- [Extracted records]:
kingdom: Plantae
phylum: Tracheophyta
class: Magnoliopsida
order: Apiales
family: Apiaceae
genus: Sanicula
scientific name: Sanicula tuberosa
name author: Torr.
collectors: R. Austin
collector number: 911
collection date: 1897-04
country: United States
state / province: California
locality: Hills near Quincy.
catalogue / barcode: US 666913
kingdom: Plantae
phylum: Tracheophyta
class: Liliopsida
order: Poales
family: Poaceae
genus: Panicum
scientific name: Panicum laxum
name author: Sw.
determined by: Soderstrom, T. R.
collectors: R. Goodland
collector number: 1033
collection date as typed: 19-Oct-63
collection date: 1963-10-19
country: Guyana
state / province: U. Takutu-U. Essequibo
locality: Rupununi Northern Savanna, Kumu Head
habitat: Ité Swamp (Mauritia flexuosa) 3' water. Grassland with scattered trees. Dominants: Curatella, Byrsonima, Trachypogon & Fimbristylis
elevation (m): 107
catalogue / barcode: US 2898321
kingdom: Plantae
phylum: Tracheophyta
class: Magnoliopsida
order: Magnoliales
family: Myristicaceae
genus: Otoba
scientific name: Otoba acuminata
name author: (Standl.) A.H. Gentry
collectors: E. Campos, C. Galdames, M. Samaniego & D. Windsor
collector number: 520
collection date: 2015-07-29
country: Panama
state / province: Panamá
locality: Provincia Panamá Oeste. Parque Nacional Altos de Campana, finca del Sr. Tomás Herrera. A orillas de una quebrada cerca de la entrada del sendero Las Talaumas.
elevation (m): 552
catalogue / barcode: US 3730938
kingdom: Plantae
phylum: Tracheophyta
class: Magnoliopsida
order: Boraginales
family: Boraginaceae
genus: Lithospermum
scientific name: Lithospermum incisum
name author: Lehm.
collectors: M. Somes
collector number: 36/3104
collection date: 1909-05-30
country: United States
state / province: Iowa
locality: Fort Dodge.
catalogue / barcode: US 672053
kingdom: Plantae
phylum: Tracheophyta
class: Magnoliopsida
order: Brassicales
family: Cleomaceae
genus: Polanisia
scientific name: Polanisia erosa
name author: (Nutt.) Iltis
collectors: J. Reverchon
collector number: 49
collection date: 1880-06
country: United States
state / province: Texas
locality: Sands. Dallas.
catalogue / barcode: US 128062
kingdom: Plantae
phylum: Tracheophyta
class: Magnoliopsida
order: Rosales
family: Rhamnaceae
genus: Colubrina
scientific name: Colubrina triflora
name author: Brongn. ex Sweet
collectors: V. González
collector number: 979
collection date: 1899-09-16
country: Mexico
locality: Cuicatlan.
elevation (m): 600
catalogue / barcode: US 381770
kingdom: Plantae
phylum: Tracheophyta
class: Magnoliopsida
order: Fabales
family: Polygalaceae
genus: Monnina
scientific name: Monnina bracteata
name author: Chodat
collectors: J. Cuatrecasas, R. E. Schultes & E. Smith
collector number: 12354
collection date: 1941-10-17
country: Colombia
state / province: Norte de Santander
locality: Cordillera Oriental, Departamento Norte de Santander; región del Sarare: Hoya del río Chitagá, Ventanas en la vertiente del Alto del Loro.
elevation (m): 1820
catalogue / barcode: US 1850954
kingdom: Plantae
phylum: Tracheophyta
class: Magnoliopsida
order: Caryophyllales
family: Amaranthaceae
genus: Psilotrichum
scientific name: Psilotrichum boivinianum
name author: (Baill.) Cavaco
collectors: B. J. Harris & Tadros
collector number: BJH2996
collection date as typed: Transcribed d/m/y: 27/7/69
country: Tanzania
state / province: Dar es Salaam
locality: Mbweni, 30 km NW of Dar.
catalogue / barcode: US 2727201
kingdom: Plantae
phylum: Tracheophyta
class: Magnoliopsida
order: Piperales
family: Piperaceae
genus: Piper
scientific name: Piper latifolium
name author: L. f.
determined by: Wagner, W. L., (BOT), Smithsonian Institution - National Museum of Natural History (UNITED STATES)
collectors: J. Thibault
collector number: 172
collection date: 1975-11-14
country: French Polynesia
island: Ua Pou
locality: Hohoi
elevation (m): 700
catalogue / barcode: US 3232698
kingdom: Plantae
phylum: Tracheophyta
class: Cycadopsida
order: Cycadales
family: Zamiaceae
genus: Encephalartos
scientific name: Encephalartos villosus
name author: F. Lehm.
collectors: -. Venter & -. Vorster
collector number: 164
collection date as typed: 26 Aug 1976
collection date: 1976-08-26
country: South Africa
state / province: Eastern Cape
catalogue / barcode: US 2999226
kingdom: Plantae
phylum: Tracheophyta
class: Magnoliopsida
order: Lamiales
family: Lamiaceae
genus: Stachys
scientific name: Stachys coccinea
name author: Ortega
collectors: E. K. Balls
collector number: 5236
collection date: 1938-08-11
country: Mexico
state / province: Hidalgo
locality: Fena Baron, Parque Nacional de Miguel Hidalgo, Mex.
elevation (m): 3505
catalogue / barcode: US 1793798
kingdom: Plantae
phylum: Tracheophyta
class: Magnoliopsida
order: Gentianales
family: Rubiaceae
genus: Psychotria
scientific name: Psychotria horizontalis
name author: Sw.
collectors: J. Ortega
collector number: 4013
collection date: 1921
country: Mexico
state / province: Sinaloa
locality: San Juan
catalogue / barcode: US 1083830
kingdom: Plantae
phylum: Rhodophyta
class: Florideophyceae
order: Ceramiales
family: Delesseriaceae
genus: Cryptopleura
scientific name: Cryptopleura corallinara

- [TASK INSTRUCTIONS]:
Put the material from the line with "genus: Monnina" up to and including the line with "name author: L. f." into a two-column CSV with the columns field and value. Make one row per line, with each entry in its own quoted field and any line breaks turned into spaces.

- [CORRECT OUTPUT]:
field,value
"genus:","Monnina"
"scientific name:","Monnina bracteata"
"name author:","Chodat"
"collectors:","J. Cuatrecasas, R. E. Schultes & E. Smith"
"collector number:","12354"
"collection date:","1941-10-17"
"country:","Colombia"
"state / province:","Norte de Santander"
"locality:","Cordillera Oriental, Departamento Norte de Santander; región del Sarare: Hoya del río Chitagá, Ventanas en la vertiente del Alto del Loro."
"elevation (m):","1820"
"catalogue / barcode:","US 1850954"
"kingdom:","Plantae"
"phylum:","Tracheophyta"
"class:","Magnoliopsida"
"order:","Caryophyllales"
"family:","Amaranthaceae"
"genus:","Psilotrichum"
"scientific name:","Psilotrichum boivinianum"
"name author:","(Baill.) Cavaco"
"collectors:","B. J. Harris & Tadros"
"collector number:","BJH2996"
"collection date as typed:","Transcribed d/m/y: 27/7/69"
"country:","Tanzania"
"state / province:","Dar es Salaam"
"locality:","Mbweni, 30 km NW of Dar."
"catalogue / barcode:","US 2727201"
"kingdom:","Plantae"
"phylum:","Tracheophyta"
"class:","Magnoliopsida"
"order:","Piperales"
"family:","Piperaceae"
"genus:","Piper"
"scientific name:","Piper latifolium"
"name author:","L. f."